Pepco is the irrelevant gem inside Steinhoff (JSE: SNH)

These results are a wonderful example of putting perfume on a pig

I see that Steinhoff is now changing hands at around 21 cents per share. So, only 21 cents to go until it reaches fair value.

It’s such a pity that the holding company is essentially worthless, because an underlying business like Pepco is doing good things in Europe. The company has released its second quarter trading update and growth at Pepco’s European business is sky high, up 30.7% in constant currency. The Poundland business in the UK is moving at a far more sedentary pace, up 6.7% in constant currency.

On a combined basis, Q2 revenue growth is 19.7% in constant currency. Importantly, the rollout of stores is a huge part of the story.

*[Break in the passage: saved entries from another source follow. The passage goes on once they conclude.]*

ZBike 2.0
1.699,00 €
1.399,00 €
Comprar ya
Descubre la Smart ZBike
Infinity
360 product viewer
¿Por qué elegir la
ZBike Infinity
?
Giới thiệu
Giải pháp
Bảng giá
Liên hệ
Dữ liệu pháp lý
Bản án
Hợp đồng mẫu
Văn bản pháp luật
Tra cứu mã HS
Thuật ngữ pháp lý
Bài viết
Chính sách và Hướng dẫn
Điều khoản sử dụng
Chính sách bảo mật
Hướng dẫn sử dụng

To get a sense of how existing stores have been performing, we need to look at “like-for-like” growth. On that metric, group revenue is up 8.5% for the quarter.

This means that things have slowed down a bit, with the growth for H1 (the six-month period of Q1 + Q2) coming in at 22.8% including new stores and 11.1% on a like-for-like basis.

Against a backdrop of inflationary pressures on consumers, the company is pushing forward with a growth strategy focused on new stores. For the first time, new store growth in Western Europe exceeded Central Europe.

At some point, when Steinhoff is owned by its creditors, I’m sure they will be happy with Pepco.


Little Bites:

  • Director dealings:
    • As a reminder of how much richer Des de Beer is than basically all of us, he received almost R95 million worth of shares in Lighthouse Properties (JSE: LTE) just as a scrip dividend.
  • An independent expert has determined that the terms of Exemplar REITail’s (JSE: EXP) small related party transaction with McCormick Property Development Company are fair to shareholders.